WORK TASK: Repeat nothing but the lines below running from the one containing "M640 176 687 181 683 215 636 209Z" to the one containing "M1376 588 1877 659 1873 691 1372 621Z". Keep both end lines.

LISTED ENTRIES:
- Opening Delimiter -
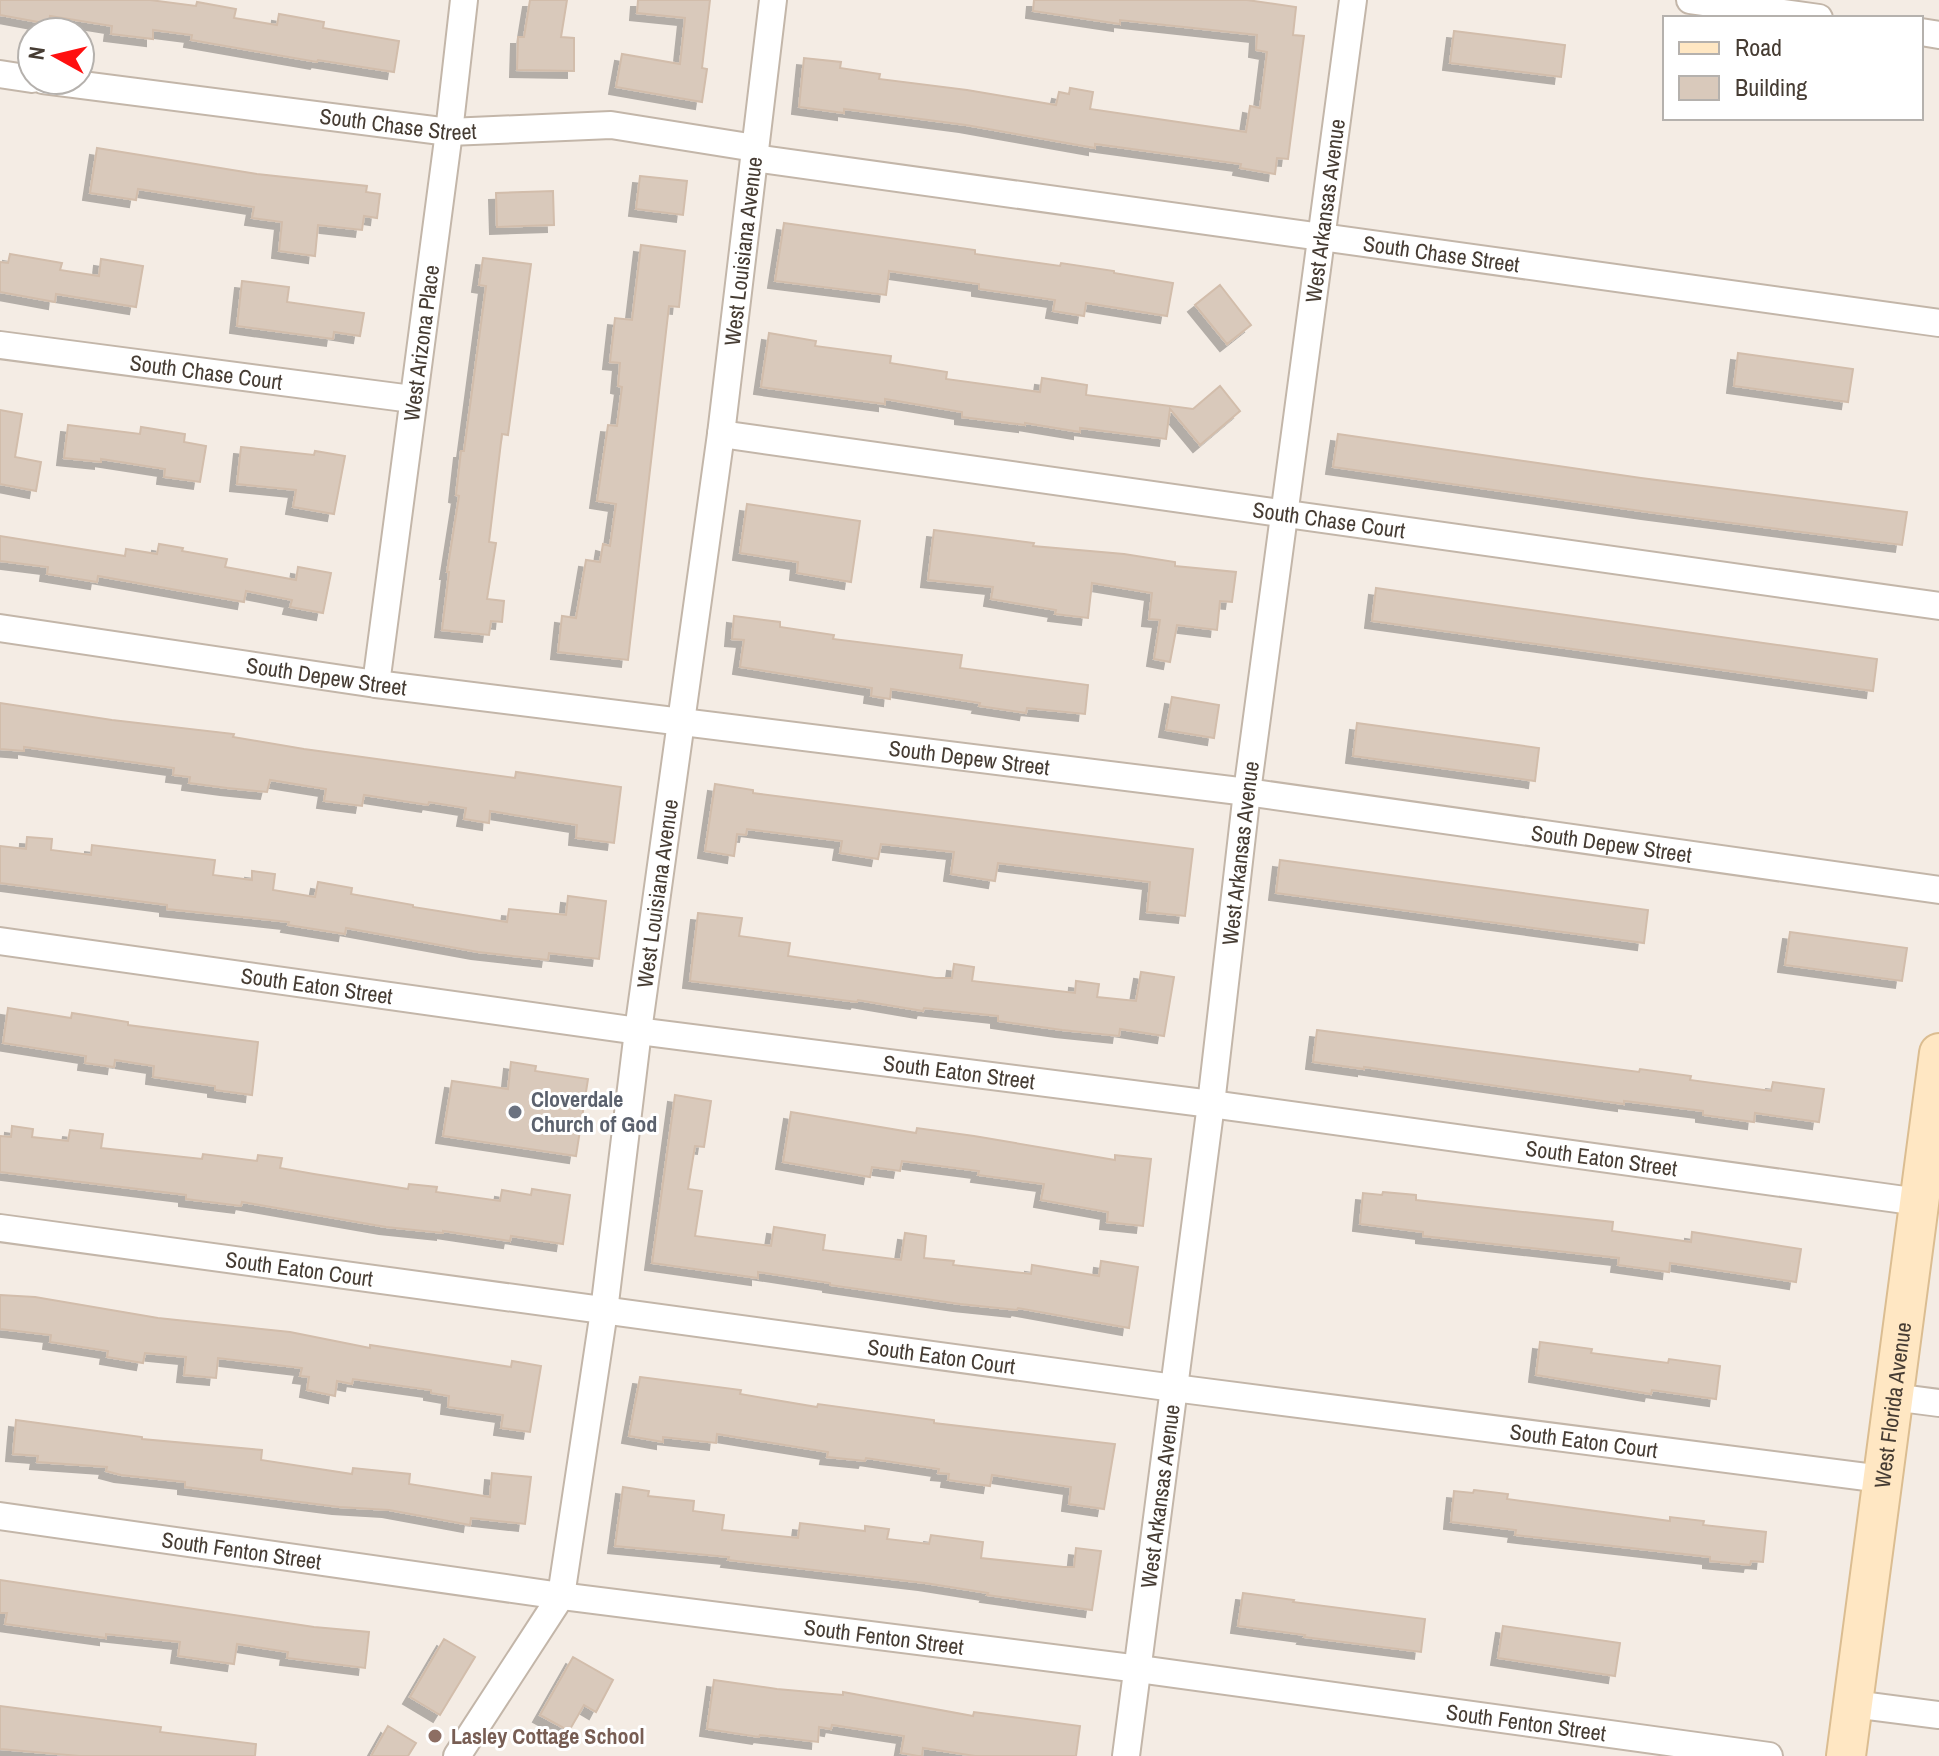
<svg xmlns="http://www.w3.org/2000/svg" width="1939" height="1756" font-family="'Archivo Narrow',sans-serif">
	<style>
		.building { fill: #d9c9bb; stroke: #d2bdab; stroke-width: 2; filter: url(#shadow) }
		.lines { fill: none; stroke-linecap: round; stroke-linejoin: round }
		.street-casing { stroke: #c3b6a9; stroke-width: 30 }
		.secondary-casing { stroke: #dbbd91; stroke-width: 42 }
		.street { stroke: #fff; stroke-width: 26 }
		.secondary { stroke: #ffe7c3; stroke-width: 38 }
		.worship-dot { fill: #6b7280; stroke: #fff; stroke-width: 3 }
		.education-dot { fill: #8d6e63; stroke: #fff; stroke-width: 3 }
		.labels { text-anchor: middle; dominant-baseline: central; stroke-width: 6; stroke-linejoin: round; paint-order: stroke }
		.street-label { font-size: 22px; fill: #463c33; stroke: #fff }
		.worship-label { font-size: 22px; font-weight: bold; fill: #5b616d; stroke: #fff; text-anchor: start }
		.education-label { font-size: 22px; font-weight: bold; fill: #785e54; stroke: #fff; text-anchor: start }
	</style>
	<defs>
		<filter id="shadow"><feDropShadow dx="-7" dy="7" stdDeviation="0" flood-color="#0004"/></filter>
	</defs>
	<rect width="100%" height="100%" fill="#f4ece4"/>
	<path class="building" d="M0 0H150L196 6 197 2 236 9 234 18 277 25 279 14 324 22 323 28 399 41 394 72 318 60 317 62 191 40 192 35 153 30V39L111 34 112 26 50 16 49 24 0 15Z
		M530 0H567L561 37 574 38V71L517 70 518 37H524Z
		M638 0H710L702 68 707 69 702 102 616 87 622 54 680 64 685 18 637 13Z
		M1034 0H1247L1296 7 1293 35 1304 36 1288 159 1277 158 1275 174 1240 168 1241 164 1095 144V148L966 125 844 109V113L799 107 804 58 841 62 840 68 880 74 879 79 967 90 1056 105 1059 92 1069 94 1070 88 1093 92 1090 109 1246 132 1250 106 1260 108 1267 52 1256 50 1257 35 1120 20V24L1033 11Z
		M1454 31 1565 45 1561 77 1450 63Z
		M97 148 257 174 367 186 366 192 380 194 377 218 364 216 362 230 318 225 315 256 279 251 282 222 252 218 254 207 138 189 136 200 90 193Z
		M640 176 687 181 683 215 636 209Z
		M553 191 554 225 497 227 496 193Z
		M784 223 975 250V254L1060 266 1061 263 1114 271V273L1173 283 1167 316 1086 303 1084 316 1053 311 1055 300 979 289V284L889 271 886 295 775 281Z
		M641 245 685 251 679 307 669 306 628 660 558 652 562 616 576 618 586 560 600 562 603 544 610 546 616 504 597 501 608 425 617 426 622 387 618 386 620 363 610 362 615 318 632 320Z
		M10 254 62 263 60 270 99 276 101 259 143 266 136 307 56 294 55 302 0 292V262L8 263Z
		M483 258 531 264 508 435 502 434 489 542 496 543 487 599 504 601 502 622 491 621 489 635 442 630 449 572H447L459 496 456 495 461 451H464L486 286 479 285Z
		M242 281 289 287 287 302 364 313 360 336 334 332 333 339 237 326Z
		M1220 285 1251 325 1227 344 1195 305Z
		M769 333 816 341 815 346 891 356 890 363 947 372 946 379 1040 392 1042 378 1087 385 1086 395 1193 409 1220 386 1240 411 1200 445 1170 409 1166 439 1080 428V432L1025 423V425L962 417V412L885 399V404L761 387Z
		M1738 353 1853 369 1848 402 1734 386Z
		M0 410 22 414 15 457 41 462 36 491 0 484Z
		M68 425 140 434 141 427 185 434 184 442 206 446 200 482 164 477 165 469 101 459V462L64 458Z
		M1338 434 1641 478 1907 512 1902 545 1648 512 1333 467Z
		M241 447 314 455 315 451 345 456 334 514 293 507 296 490 237 484Z
		M747 504 860 521 851 582 797 573 798 562 740 553Z
		M934 530 1034 543 1033 546 1124 554 1175 562V566L1236 572 1232 602 1220 601 1217 630 1177 625 1170 662 1154 659 1160 620 1149 619 1152 593 1092 583 1088 618 1055 614 1056 610 991 599 993 587 928 580Z
		M0 536 125 556 126 549 157 554 159 544 183 548 182 551 227 559 225 567 296 580 298 567 331 573 323 613 290 607 292 600 246 591 244 602 98 576 97 582 47 574 48 567 0 561Z
		M1376 588 1877 659 1873 691 1372 621Z
		M734 616 780 622V627L834 635 833 639 962 655 960 668 1088 685 1085 714 1027 708 1026 713 979 706 980 703 891 689 890 699 871 696 872 688 740 667 744 640 732 639Z
		M1172 697 1219 705 1214 738 1166 730Z
		M0 703 112 720 234 734 233 737 304 749 515 778 516 772 621 787 614 843 576 838 577 825 490 811 489 823 464 819 466 808 429 802 428 805 364 795 362 806 324 801 326 789 270 780 267 792 227 788 189 783 190 777 173 775 174 768 24 747V751L0 749Z
		M1357 723 1539 748 1535 781 1353 756Z
		M715 784 753 790V793L1193 849 1185 916 1147 912 1150 882 998 863 995 881 951 874 954 852 881 844 878 859 840 853 842 841 747 829 746 835 737 834 734 856 705 851Z
		M27 837 52 839 51 850 91 855 92 845 215 860 213 875 252 880V871L275 874 273 890 315 897 318 882 352 888 351 894 413 905V907L507 922 509 909 566 915 568 896 606 901 599 959 549 953 548 960 478 952 346 928 345 934 288 925 289 922 167 909V905L0 883V846L26 849Z
		M1280 860 1648 910 1644 943 1276 893Z
		M698 913 742 918 739 936 790 943 788 956 936 978H952L954 964 974 967 972 981 1075 993 1076 981 1099 984 1097 997 1136 1001 1141 972 1174 977 1164 1036 1120 1029 1119 1036 1062 1030 998 1021V1016L924 1008 923 1011 858 1000 857 1002 690 981Z
		M1790 932 1907 948 1902 981 1785 965Z
		M8 1008 71 1018 72 1013 128 1022V1025L258 1042 252 1095 215 1090V1086L153 1077 154 1066 115 1060 114 1067 85 1063 86 1056 3 1043Z
		M1317 1030 1639 1072 1640 1069 1691 1076 1690 1080 1771 1091 1773 1082 1824 1089 1819 1122 1755 1113 1754 1122 1703 1115V1111L1624 1101V1104L1364 1067V1069L1313 1062Z
		M511 1062 536 1066 535 1071 588 1079 576 1156 443 1136 452 1081 508 1089Z
		M675 1095 711 1101 704 1147 695 1146 688 1189 702 1191 695 1236 771 1246 774 1227 825 1235 823 1250 901 1260 905 1233 926 1236 924 1258 954 1261 953 1265 1031 1274 1032 1265 1099 1276 1101 1261 1138 1267 1129 1328 1018 1308 1017 1310 960 1304 830 1285V1283L758 1272V1278L652 1263Z
		M791 1112 916 1133 917 1128 974 1136 1115 1160V1155L1151 1159 1143 1226 1107 1222 1108 1212 1041 1200 1044 1184 978 1175 979 1171 902 1161 900 1171 872 1167 870 1177 783 1162Z
		M12 1126 33 1129 32 1137 68 1141 70 1130 103 1134 101 1148 202 1159 203 1154 257 1161 258 1155 282 1158 280 1168 314 1174 408 1189 409 1184 437 1187 436 1192 500 1201 502 1190 531 1195 532 1189 570 1195 563 1244 511 1236 510 1241 443 1231V1233L386 1227 242 1202 241 1206 186 1199V1195L0 1172V1136L11 1137Z
		M1383 1192 1416 1195V1200L1613 1222 1612 1231 1691 1242 1692 1232 1801 1249 1796 1282 1670 1263 1669 1272 1618 1265 1619 1258 1423 1236V1232L1360 1224 1363 1193 1382 1195Z
		M0 1295 35 1297 158 1318 290 1332 370 1348V1345L511 1367 512 1361 541 1366 530 1432 501 1428 503 1415 448 1407 449 1396 431 1393V1390L353 1379 352 1384 337 1381 335 1396 307 1390 309 1377 300 1376 302 1368 218 1358 216 1378 184 1375 186 1357 145 1353 143 1363 107 1357 108 1351 50 1342 51 1335 0 1329Z
		M1540 1342 1592 1349 1591 1353 1668 1363 1669 1359 1720 1366 1716 1399 1652 1390 1651 1394 1536 1375Z
		M640 1377 741 1390 740 1394 817 1407 818 1404 934 1420V1423L1115 1444 1104 1509 1069 1504 1071 1487 992 1475 990 1486 948 1480 949 1474 938 1473 939 1469 866 1458 865 1461 827 1457 828 1452 717 1434 716 1443 663 1437V1442L629 1436Z
		M16 1420 142 1437V1439L262 1450 261 1460 352 1474 353 1468 410 1474 409 1484 490 1497 492 1473 531 1477 525 1524 471 1518 470 1525 389 1510 339 1507 185 1487V1482L121 1475 106 1471 107 1467 37 1462 38 1456 13 1454Z
		M623 1487 649 1491 648 1496 694 1501 693 1511 724 1515 722 1530 798 1538 800 1523 865 1531V1526L889 1529 887 1539 929 1544 931 1535 983 1542 981 1558 1064 1567H1074L1076 1548 1101 1551 1092 1610 987 1595 988 1593 925 1583 728 1560 729 1557 615 1546Z
		M1474 1490 1508 1494 1507 1499 1670 1521V1517L1704 1521 1703 1525 1766 1532 1763 1562 1751 1561 1750 1565 1710 1561V1557L1515 1535 1516 1530 1451 1522 1454 1491 1473 1493Z
		M0 1580 314 1627 369 1632 365 1668 287 1658 288 1652 237 1644 234 1664 178 1656 180 1642 106 1634V1638L5 1624 7 1613H0Z
		M1243 1593 1294 1600 1293 1602 1425 1619 1421 1652 1304 1637 1305 1635 1238 1626Z
		M1503 1626 1620 1643 1615 1676 1498 1658Z
		M444 1639 475 1657 440 1715 410 1697Z
		M573 1657 613 1680 596 1712 584 1705 569 1731 540 1715Z
		M714 1680 777 1689 843 1695V1692L973 1716 974 1712 1080 1726 1076 1756H975L923 1748 922 1756H918L901 1753 904 1736 832 1725 831 1729 819 1727 818 1742 760 1735 759 1737 707 1729Z
		M0 1706 161 1727 160 1732 256 1744 255 1756H79L0 1749Z
		M388 1726 416 1743 408 1756H371Z"/>
	<g class="lines">
		<defs>
			<g id="street">
				<path d="M1690 0 1819 18"/>
				<path d="M1921 32 1939 35"/>
				<path d="M0 74 32 79"/>
				<path id="s1" d="M43 80 449 132 611 125 755 148"/>
				<path id="s2" d="M754 158 1939 323"/>
				<path id="s3" d="M0 345 412 399"/>
				<path id="s4" d="M721 434 1939 606"/>
				<path id="s5" d="M0 628 376 684 1247 792 1939 890"/>
				<path id="s6" d="M376 684 449 132 464 0"/>
				<path id="s7" d="M0 941 638 1031 1211 1104 1919 1202"/>
				<path id="s8" d="M0 1228 1174 1388 1882 1479"/>
				<path d="M1893 1397 1939 1403"/>
				<path id="s9" d="M0 1516 561 1596 1139 1669 1769 1756"/>
				<path d="M1853 1704 1939 1715"/>
				<path id="s10" d="M457 1756 561 1596 604 1311 638 1031 721 434 773 0"/>
				<path id="s11" d="M1126 1756 1211 1104 1247 792 1353 0"/>
			</g>
			<g id="secondary">
				<path id="s12" d="M1846 1756 1939 1053"/>
			</g>
		</defs>
		<use href="#street" class="street-casing"/>
		<use href="#secondary" class="secondary-casing"/>
		<use href="#street" class="street"/>
		<use href="#secondary" class="secondary"/>
	</g>
	<circle class="worship-dot" cx="515" cy="1112" r="8"/>
	<circle class="education-dot" cx="435" cy="1736" r="8"/>
	<g class="labels">
		<g class="street-label">
			<text stroke="none"><textPath href="#s1" startOffset="358">South Chase Street</textPath></text>
			<text stroke="none"><textPath href="#s11" startOffset="1558">West Arkansas Avenue</textPath></text>
			<text stroke="none"><textPath href="#s10" startOffset="1548">West Louisiana Avenue</textPath></text>
			<text stroke="none"><textPath href="#s2" startOffset="694">South Chase Street</textPath></text>
			<text stroke="none"><textPath href="#s6" startOffset="344">West Arizona Place</textPath></text>
			<text stroke="none"><textPath href="#s3" startOffset="208">South Chase Court</textPath></text>
			<text stroke="none"><textPath href="#s4" startOffset="614">South Chase Court</textPath></text>
			<text stroke="none"><textPath href="#s5" startOffset="330">South Depew Street</textPath></text>
			<text stroke="none"><textPath href="#s5" startOffset="978">South Depew Street</textPath></text>
			<text stroke="none"><textPath href="#s5" startOffset="1626">South Depew Street</textPath></text>
			<text stroke="none"><textPath href="#s11" startOffset="910">West Arkansas Avenue</textPath></text>
			<text stroke="none"><textPath href="#s10" startOffset="900">West Louisiana Avenue</textPath></text>
			<text stroke="none"><textPath href="#s7" startOffset="320">South Eaton Street</textPath></text>
			<text stroke="none"><textPath href="#s7" startOffset="968">South Eaton Street</textPath></text>
			<text stroke="none"><textPath href="#s7" startOffset="1616">South Eaton Street</textPath></text>
			<text stroke="none"><textPath href="#s8" startOffset="302">South Eaton Court</textPath></text>
			<text stroke="none"><textPath href="#s8" startOffset="950">South Eaton Court</textPath></text>
			<text stroke="none"><textPath href="#s12" startOffset="354">West Florida Avenue</textPath></text>
			<text stroke="none"><textPath href="#s8" startOffset="1598">South Eaton Court</textPath></text>
			<text stroke="none"><textPath href="#s11" startOffset="262">West Arkansas Avenue</textPath></text>
			<text stroke="none"><textPath href="#s9" startOffset="244">South Fenton Street</textPath></text>
			<text stroke="none"><textPath href="#s9" startOffset="892">South Fenton Street</textPath></text>
			<text stroke="none"><textPath href="#s9" startOffset="1540">South Fenton Street</textPath></text>
		</g>
		<g class="worship-label">
			<text x="531" y="1099">Cloverdale<tspan x="531" dy="25">Church of God</tspan></text>
		</g>
		<g class="education-label">
			<text x="451" y="1736">Lasley Cottage School</text>
		</g>
	</g>
	<rect x="1663" y="16" width="260" height="104" fill="#ffffff" stroke="#b5b1ad" stroke-width="2"/>
	<rect x="1679" y="42" width="40" height="12" fill="#ffe7c3" stroke="#b5b1ad" stroke-width="2"/>
	<text x="1735" y="56" font-size="24" fill="#463c33">Road</text>
	<rect x="1679" y="76" width="40" height="24" fill="#d9c9bb" stroke="#b5b1ad" stroke-width="2"/>
	<text x="1735" y="96" font-size="24" fill="#463c33">Building</text>
	<g transform="translate(56 56) rotate(278)"><circle r="38" fill="#ffffff" stroke="#b5b1ad" stroke-width="2"/>
	<path d="M0-6L14 30L0 20L-14 30Z" fill="#ff1010"/>
	<text y="-12" font-size="22" font-weight="bold" text-anchor="middle" fill="#463c33">N</text>
	</g>
</svg>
- Closing Delimiter -
RESPONSE AREA:
		M640 176 687 181 683 215 636 209Z
		M553 191 554 225 497 227 496 193Z
		M784 223 975 250V254L1060 266 1061 263 1114 271V273L1173 283 1167 316 1086 303 1084 316 1053 311 1055 300 979 289V284L889 271 886 295 775 281Z
		M641 245 685 251 679 307 669 306 628 660 558 652 562 616 576 618 586 560 600 562 603 544 610 546 616 504 597 501 608 425 617 426 622 387 618 386 620 363 610 362 615 318 632 320Z
		M10 254 62 263 60 270 99 276 101 259 143 266 136 307 56 294 55 302 0 292V262L8 263Z
		M483 258 531 264 508 435 502 434 489 542 496 543 487 599 504 601 502 622 491 621 489 635 442 630 449 572H447L459 496 456 495 461 451H464L486 286 479 285Z
		M242 281 289 287 287 302 364 313 360 336 334 332 333 339 237 326Z
		M1220 285 1251 325 1227 344 1195 305Z
		M769 333 816 341 815 346 891 356 890 363 947 372 946 379 1040 392 1042 378 1087 385 1086 395 1193 409 1220 386 1240 411 1200 445 1170 409 1166 439 1080 428V432L1025 423V425L962 417V412L885 399V404L761 387Z
		M1738 353 1853 369 1848 402 1734 386Z
		M0 410 22 414 15 457 41 462 36 491 0 484Z
		M68 425 140 434 141 427 185 434 184 442 206 446 200 482 164 477 165 469 101 459V462L64 458Z
		M1338 434 1641 478 1907 512 1902 545 1648 512 1333 467Z
		M241 447 314 455 315 451 345 456 334 514 293 507 296 490 237 484Z
		M747 504 860 521 851 582 797 573 798 562 740 553Z
		M934 530 1034 543 1033 546 1124 554 1175 562V566L1236 572 1232 602 1220 601 1217 630 1177 625 1170 662 1154 659 1160 620 1149 619 1152 593 1092 583 1088 618 1055 614 1056 610 991 599 993 587 928 580Z
		M0 536 125 556 126 549 157 554 159 544 183 548 182 551 227 559 225 567 296 580 298 567 331 573 323 613 290 607 292 600 246 591 244 602 98 576 97 582 47 574 48 567 0 561Z
		M1376 588 1877 659 1873 691 1372 621Z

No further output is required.